Ранние сумерки спускались на землю.

Егор был выпивши и, набирая дров для печки Диминой комнаты, говорил на кухне:

– Разве это люди? Я сегодня прихожу к этой толстой – выбежали детки. Я говорю им: «А братик ваш Дим умирает: попросите маму, чтоб ради праздничка отпустила вас к нему». А она как выскочит: «И как ты смеешь?.. и пошёл вон. Нет и нет, – кричит, – детки, у вас никакого братика». – «Как нет? говорю, грех, говорю, и чужую вещь украсть да спрятать, а вы душу детскую крадёте, да прячете, – Бог душу жить послал, славить Его имя велел, а вы нет»…

– Так и сказал? – насмешливо сплюнул дворник с большой бородой.

– А мне что? На тебе. У тебя может нет. Не надо тебе, – назад возьмёт свою душу Господь, а не пропадёт же у Бога она… И не пошёл к другим… Что они? В церковь придут, на всю церковь кресты кладут, поклоны бьют, а чёрному поклоняются они.

– Ладно, ладно, будет, – дрова неси, – простынут.

– Понесу, – ответил Егор.

И Егор понёс дрова в комнату Дима.

– Егор, ты говорил, – спросил его Дим, – что на сочельник ко мне придут братики и сестрички? А когда будет сочельник?

Угрюмо говорит Егор:

– Сегодня сочельник.

Сегодня? Отчего же нет ёлки и никто не приехал?

Егор машет рукой: никто не приедет и ёлки не будет.

– Потому что умрёшь ты, мой голубчик, умрёшь… – говорит и плачет Егор.

– Егор, страшно умирать? – глухим голосом спрашивает Дим.

– Нет, – говорит Егор, – я знаю такую молитву, что ни один чёрный не тронет, и светлые ангелы возьмут душу и унесут её в рай…

«В наш дворец, – думает Дим. – Только бы не был Егор пьян и не забыл читать молитву, когда я буду умирать».

– Не умирать страшно, – говорит опять Егор, – мёртвым хорошо, а вот жить как? Люди собак злее.

– Отчего злее, Егор?

– Да как не злее? Собака маленького щенка никогда не тронет, а его, Дима, свои же кровные гонят и знать не хотят.

– Какие кровные, Егор?

– Какие? Тётки да дядьки…

Чьи-то шаги, и Егор испуганно говорит:

– Тише, идут!

Тише!

Сжал губки Дим, и напряжённо-строго смотрят его большие глаза. Что-то движется словно или несётся над ним и заволакивает его, или сам он уходит, и издалека теперь уже доносятся к нему голоса. Вот дяди голос.

Дядя говорит Егору:

– Ты пьян?

– Я пьян, – отвечает Егор.

– Пошёл вон, – говорит дядя, и лицо дяди наклоняется и смотрит на Дима: большое лицо и каждый волос так ясно видно.
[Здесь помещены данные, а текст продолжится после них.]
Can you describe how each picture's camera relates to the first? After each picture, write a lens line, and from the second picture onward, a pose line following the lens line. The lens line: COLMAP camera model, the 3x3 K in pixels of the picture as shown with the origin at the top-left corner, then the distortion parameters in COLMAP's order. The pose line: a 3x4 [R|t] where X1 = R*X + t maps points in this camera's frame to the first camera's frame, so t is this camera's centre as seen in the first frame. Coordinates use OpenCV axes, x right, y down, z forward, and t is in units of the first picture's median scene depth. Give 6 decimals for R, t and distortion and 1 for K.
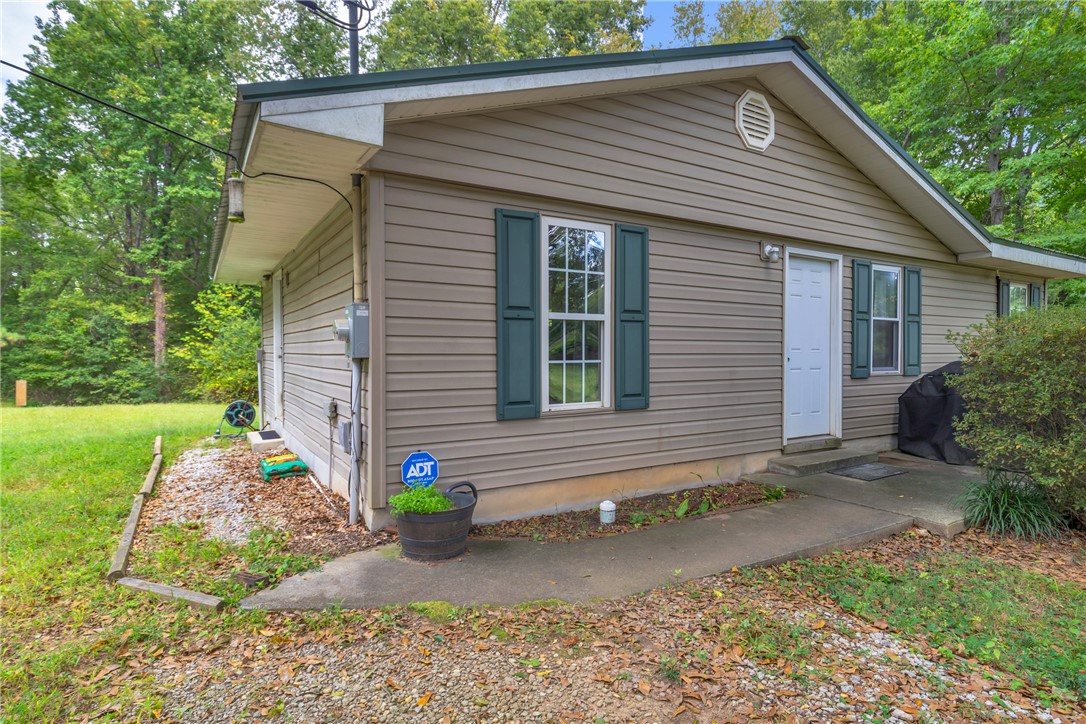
lens RADIAL K [[574.6, 0, 543.0], [0, 574.6, 362.0], [0, 0, 1]] dist [-0.001541, -0.000914]
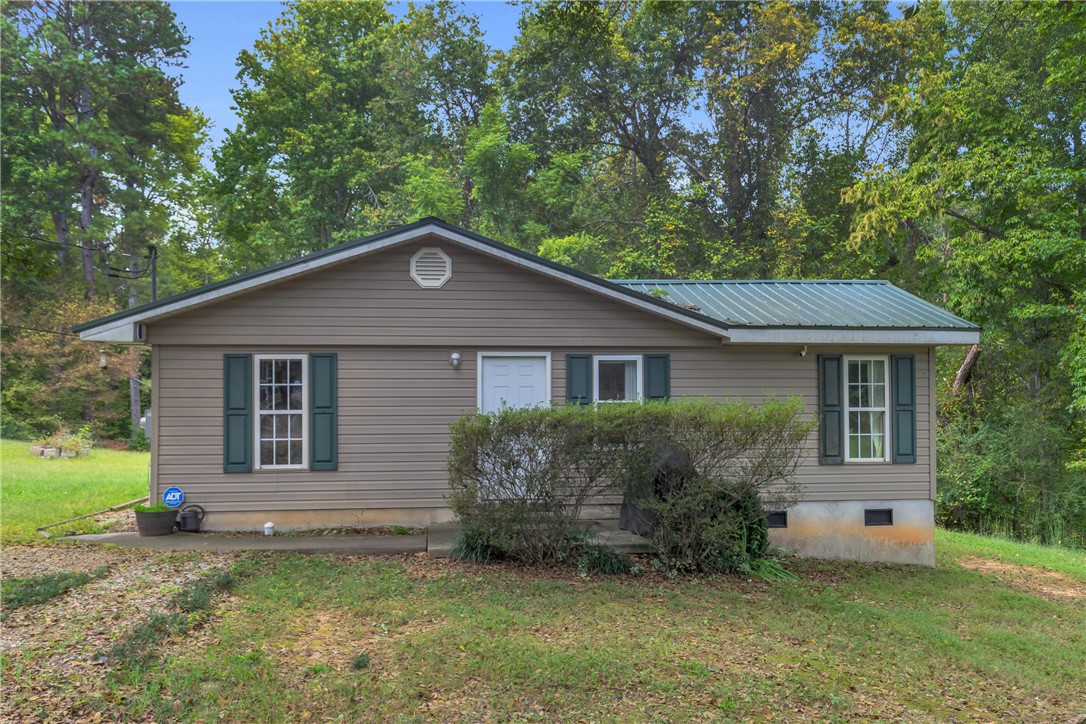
lens RADIAL K [[820.1, 0, 543.0], [0, 820.1, 362.0], [0, 0, 1]] dist [0.000298, 0.001379]
pose [[0.904911, -0.008972, -0.425506, 1.682761], [-0.005714, 0.999432, -0.033227, -0.143858], [0.425563, 0.032499, 0.904345, -0.783467]]
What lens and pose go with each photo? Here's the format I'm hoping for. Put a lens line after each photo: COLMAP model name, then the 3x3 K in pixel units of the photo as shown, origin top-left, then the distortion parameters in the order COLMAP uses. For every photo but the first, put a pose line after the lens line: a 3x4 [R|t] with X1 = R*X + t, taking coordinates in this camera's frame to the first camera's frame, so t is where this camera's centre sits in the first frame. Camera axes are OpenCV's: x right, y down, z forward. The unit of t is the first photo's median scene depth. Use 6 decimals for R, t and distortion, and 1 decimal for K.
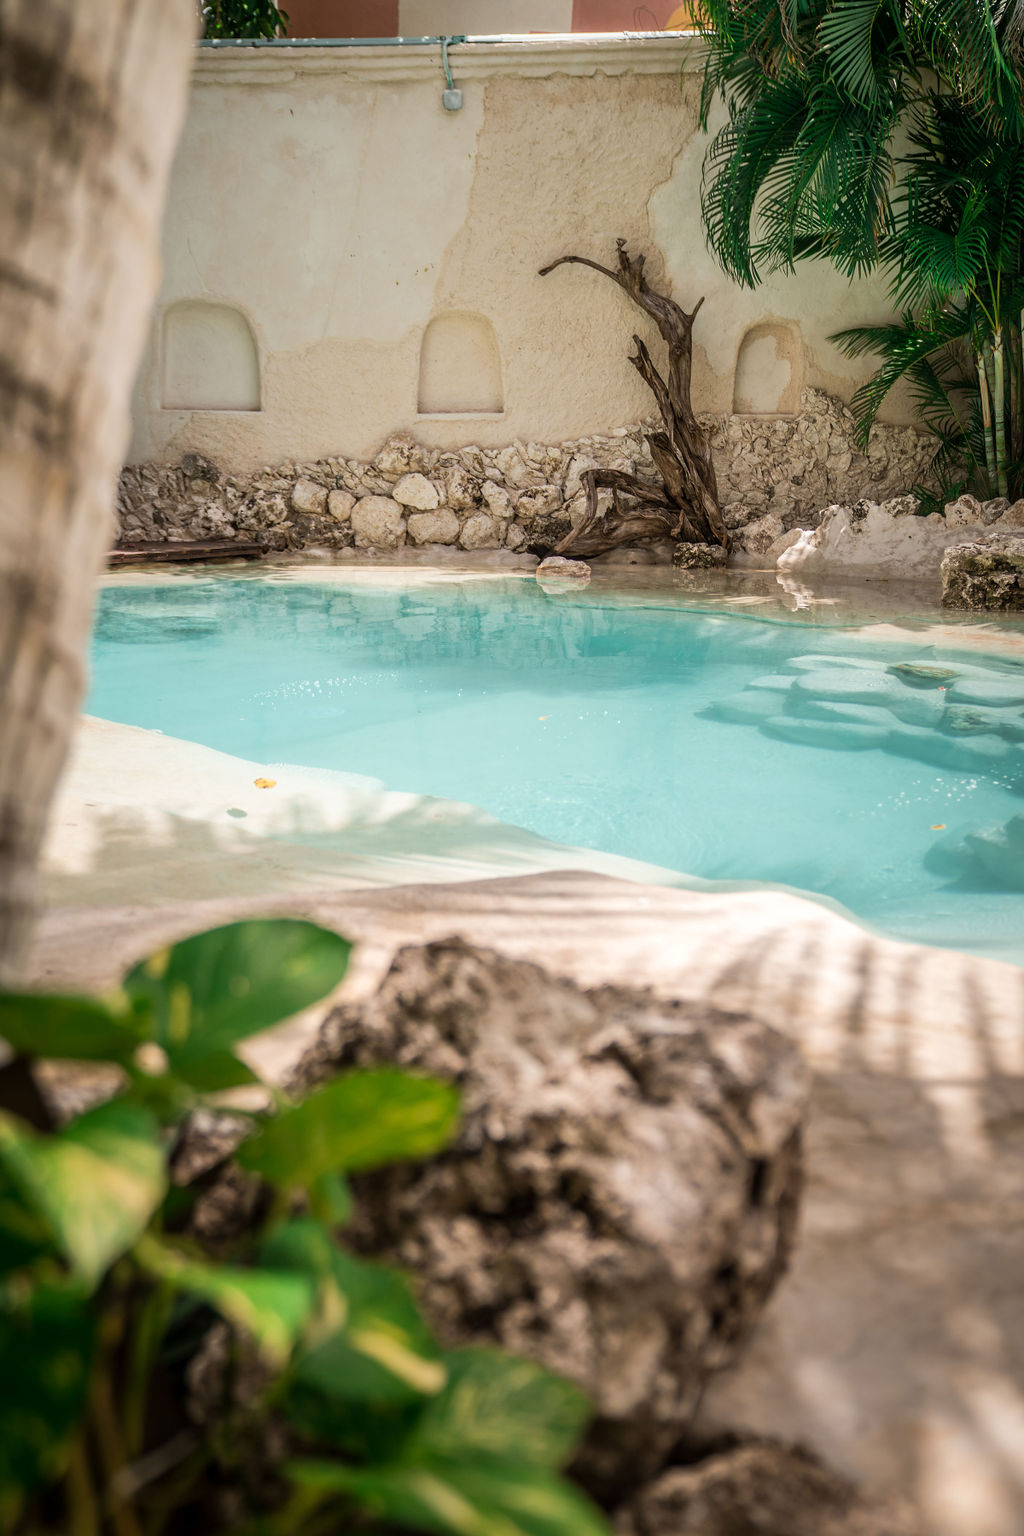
lens RADIAL K [[1563.1, 0, 503.3], [0, 1563.1, 776.3], [0, 0, 1]] dist [0.028786, 0.000000]
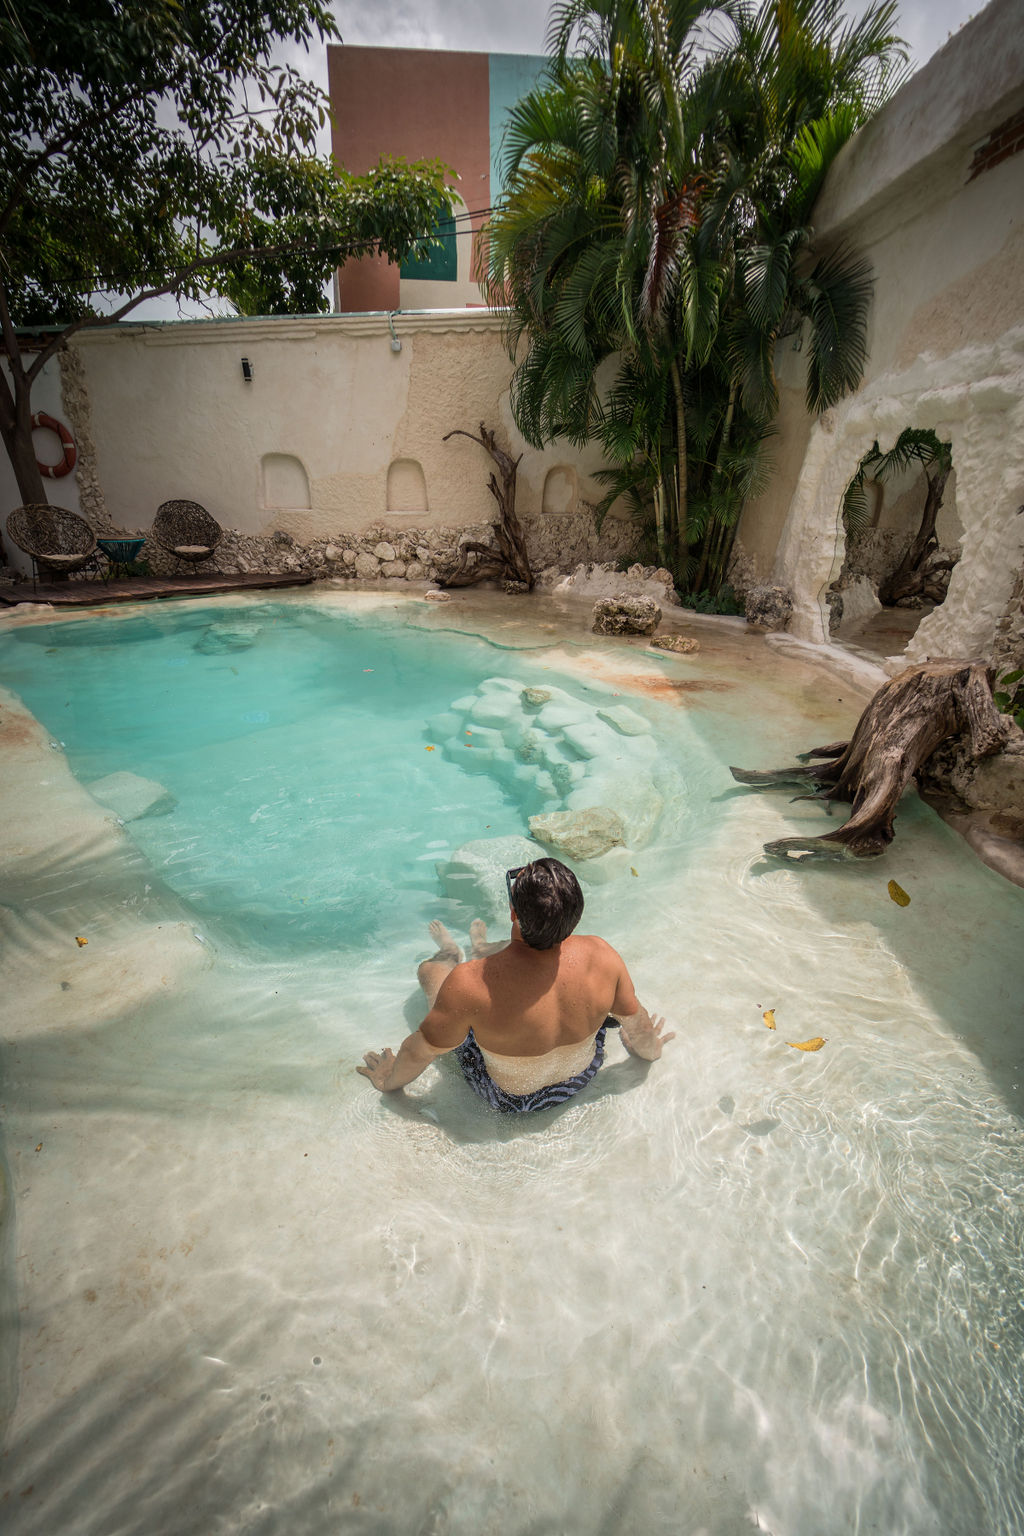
lens RADIAL K [[625.4, 0, 510.4], [0, 625.4, 771.8], [0, 0, 1]] dist [-0.021611, -0.000991]
pose [[0.996704, 0.046997, -0.066119, 0.182826], [-0.032079, 0.976991, 0.210856, -0.075199], [0.074507, -0.208040, 0.975278, 0.140084]]
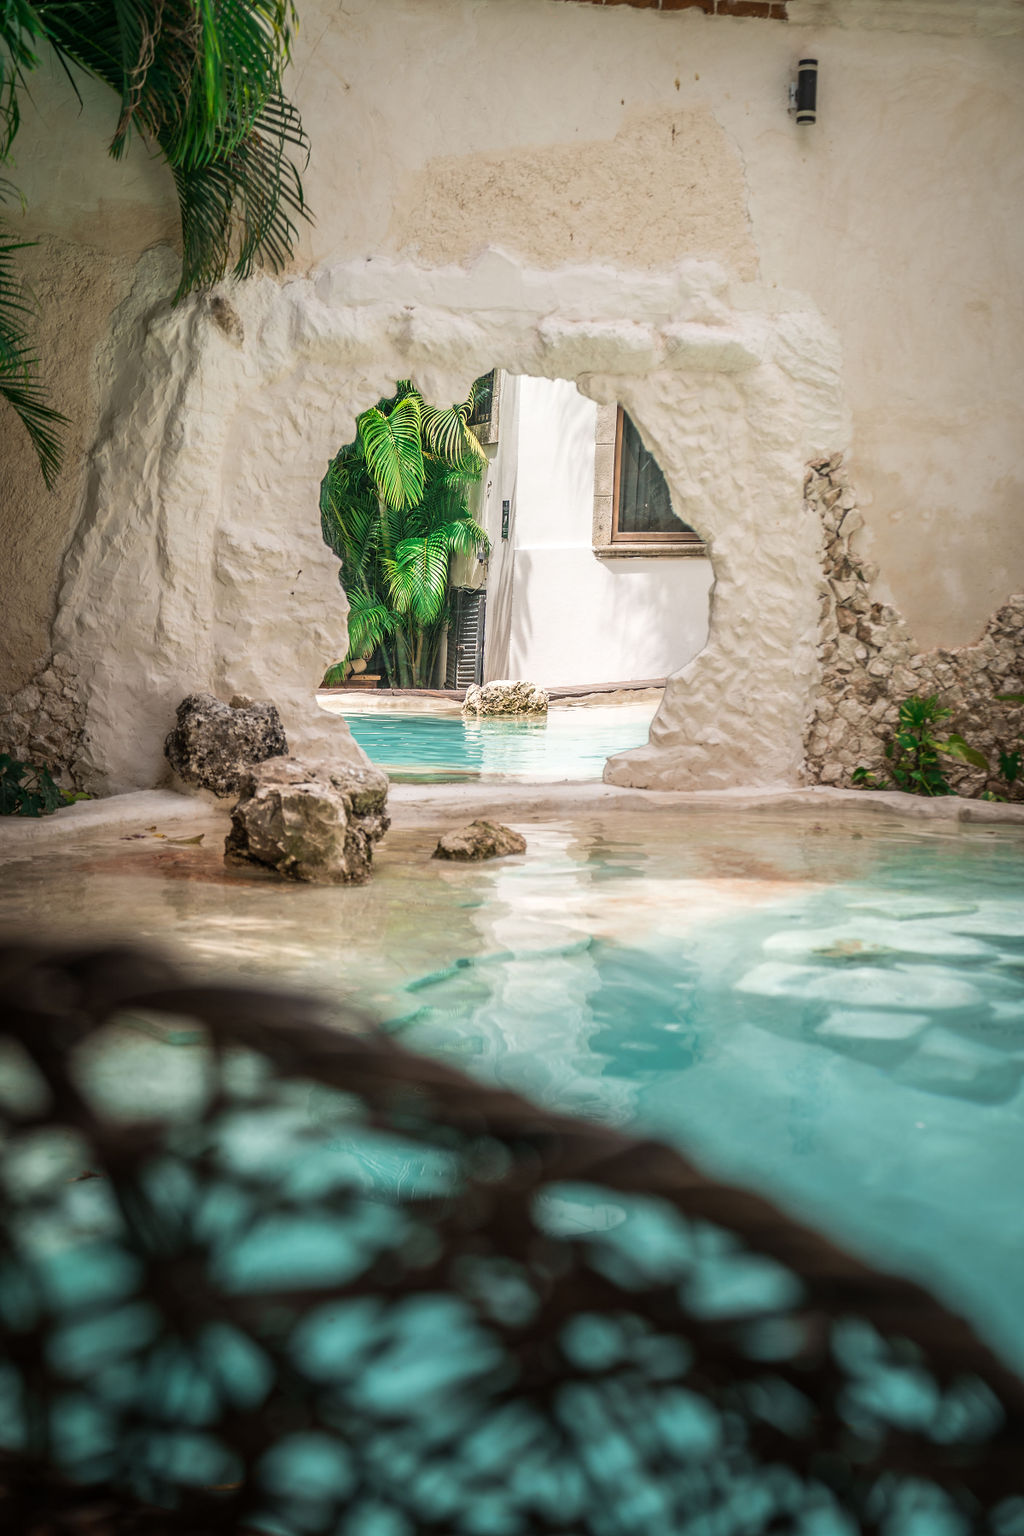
lens RADIAL K [[2286.0, 0, 502.0], [0, 2286.0, 771.9], [0, 0, 1]] dist [0.214239, 0.000000]
pose [[-0.166450, -0.117571, 0.979016, -0.510383], [0.185802, 0.971341, 0.148239, -0.217203], [-0.968386, 0.206578, -0.139835, 0.824821]]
Зачем выгоняют Егора? Нет, нет, он не выдаст Егора. Он только скажет, и Дим уже говорит, и так страшно ему: разве это его голос? Это разбитый, чужой голос, который говорит:

– Папа, когда я умру, пусть придут посмотреть на меня мои братики и сестрички, а то не узнают меня они там во дворце…

Плотно опять сжались запёкшиеся губки Дима, жёлтый лоб как будто больше стал, и смотрят неподвижно большие, чёрные глаза.

И кажется Диму, идёт он по тёмной улице и крепко держит за руку Егора. И много ещё детей идут, и говорит ему Егор: «Всё это твои братья и сёстры идут. А вон там, где свет, там и есть твой дворец». Какой прекрасный, светлый дворец из жемчуга! Как горит он весь в огнях, как ярко сверкают светлые залы его! Их поддерживает множество колонн, и по ту сторону колонн, сколько видят глаза, прозрачная, светлая даль садов и полей. Нежная музыка играет где-то, множество детей в светлых платьях ждут и уже протягивают руки Диму. О, как хорошо ему, как он счастлив теперь…

А над его кроваткой стоят и плачут: думают, что Дим умер. Они ничего не знают о детском дворце, чудном детском дворце, из жемчуга, куда уйдут все дети, над входом которого огнём любви горит:

«Отведите от себя ложь, и правда светлая, чистая, источник вашей силы, приведёт вас сюда».

И ниже:

«Но не войдут и не прикоснутся к чистым душам детей дыхания лживых и злобствующих, лицемеров и суетных, палачей, буквой учения калечащие и убивающие души живые».